## WORK TO COMPLETE
Your answer should be the records below, written out exactly.

## Plain-text document sources

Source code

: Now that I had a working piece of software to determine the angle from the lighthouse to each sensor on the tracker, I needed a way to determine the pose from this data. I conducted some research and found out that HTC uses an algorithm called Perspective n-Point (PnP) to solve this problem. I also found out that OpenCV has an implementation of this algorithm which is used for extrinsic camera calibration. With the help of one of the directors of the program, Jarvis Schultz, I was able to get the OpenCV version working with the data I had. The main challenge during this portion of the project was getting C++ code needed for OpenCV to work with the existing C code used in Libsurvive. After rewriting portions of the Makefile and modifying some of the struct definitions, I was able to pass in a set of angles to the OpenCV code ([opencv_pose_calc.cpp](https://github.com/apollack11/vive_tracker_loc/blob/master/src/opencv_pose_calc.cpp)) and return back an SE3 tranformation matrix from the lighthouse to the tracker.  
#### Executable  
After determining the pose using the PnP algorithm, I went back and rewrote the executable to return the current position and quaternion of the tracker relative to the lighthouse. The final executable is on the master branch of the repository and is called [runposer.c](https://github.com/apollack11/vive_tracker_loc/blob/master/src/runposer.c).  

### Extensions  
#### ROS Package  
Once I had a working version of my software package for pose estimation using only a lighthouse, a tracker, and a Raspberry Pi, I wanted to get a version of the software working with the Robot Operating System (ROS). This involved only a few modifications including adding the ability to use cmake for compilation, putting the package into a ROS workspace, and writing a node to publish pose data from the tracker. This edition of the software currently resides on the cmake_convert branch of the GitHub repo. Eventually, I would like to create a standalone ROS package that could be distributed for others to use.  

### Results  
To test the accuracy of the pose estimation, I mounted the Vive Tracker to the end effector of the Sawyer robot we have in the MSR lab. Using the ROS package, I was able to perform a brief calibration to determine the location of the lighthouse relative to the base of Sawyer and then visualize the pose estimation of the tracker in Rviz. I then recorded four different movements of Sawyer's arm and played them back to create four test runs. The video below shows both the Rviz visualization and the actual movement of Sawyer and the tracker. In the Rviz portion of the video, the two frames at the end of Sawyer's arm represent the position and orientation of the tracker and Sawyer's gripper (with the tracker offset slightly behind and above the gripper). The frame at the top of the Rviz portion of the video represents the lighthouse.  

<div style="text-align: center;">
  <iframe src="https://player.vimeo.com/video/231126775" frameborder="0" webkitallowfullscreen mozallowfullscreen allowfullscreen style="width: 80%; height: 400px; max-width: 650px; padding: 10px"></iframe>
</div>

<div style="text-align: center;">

## WRITTEN RESPONSE
Source code

: Now that I had a working piece of software to determine the angle from the lighthouse to each sensor on the tracker, I needed a way to determine the pose from this data. I conducted some research and found out that HTC uses an algorithm called Perspective n-Point (PnP) to solve this problem. I also found out that OpenCV has an implementation of this algorithm which is used for extrinsic camera calibration. With the help of one of the directors of the program, Jarvis Schultz, I was able to get the OpenCV version working with the data I had. The main challenge during this portion of the project was getting C++ code needed for OpenCV to work with the existing C code used in Libsurvive. After rewriting portions of the Makefile and modifying some of the struct definitions, I was able to pass in a set of angles to the OpenCV code ([opencv_pose_calc.cpp](https://github.com/apollack11/vive_tracker_loc/blob/master/src/opencv_pose_calc.cpp)) and return back an SE3 tranformation matrix from the lighthouse to the tracker.  
#### Executable  
After determining the pose using the PnP algorithm, I went back and rewrote the executable to return the current position and quaternion of the tracker relative to the lighthouse. The final executable is on the master branch of the repository and is called [runposer.c](https://github.com/apollack11/vive_tracker_loc/blob/master/src/runposer.c).  

### Extensions  
#### ROS Package  
Once I had a working version of my software package for pose estimation using only a lighthouse, a tracker, and a Raspberry Pi, I wanted to get a version of the software working with the Robot Operating System (ROS). This involved only a few modifications including adding the ability to use cmake for compilation, putting the package into a ROS workspace, and writing a node to publish pose data from the tracker. This edition of the software currently resides on the cmake_convert branch of the GitHub repo. Eventually, I would like to create a standalone ROS package that could be distributed for others to use.  

### Results  
To test the accuracy of the pose estimation, I mounted the Vive Tracker to the end effector of the Sawyer robot we have in the MSR lab. Using the ROS package, I was able to perform a brief calibration to determine the location of the lighthouse relative to the base of Sawyer and then visualize the pose estimation of the tracker in Rviz. I then recorded four different movements of Sawyer's arm and played them back to create four test runs. The video below shows both the Rviz visualization and the actual movement of Sawyer and the tracker. In the Rviz portion of the video, the two frames at the end of Sawyer's arm represent the position and orientation of the tracker and Sawyer's gripper (with the tracker offset slightly behind and above the gripper). The frame at the top of the Rviz portion of the video represents the lighthouse.  

<div style="text-align: center;">
  <iframe src="https://player.vimeo.com/video/231126775" frameborder="0" webkitallowfullscreen mozallowfullscreen allowfullscreen style="width: 80%; height: 400px; max-width: 650px; padding: 10px"></iframe>
</div>

<div style="text-align: center;">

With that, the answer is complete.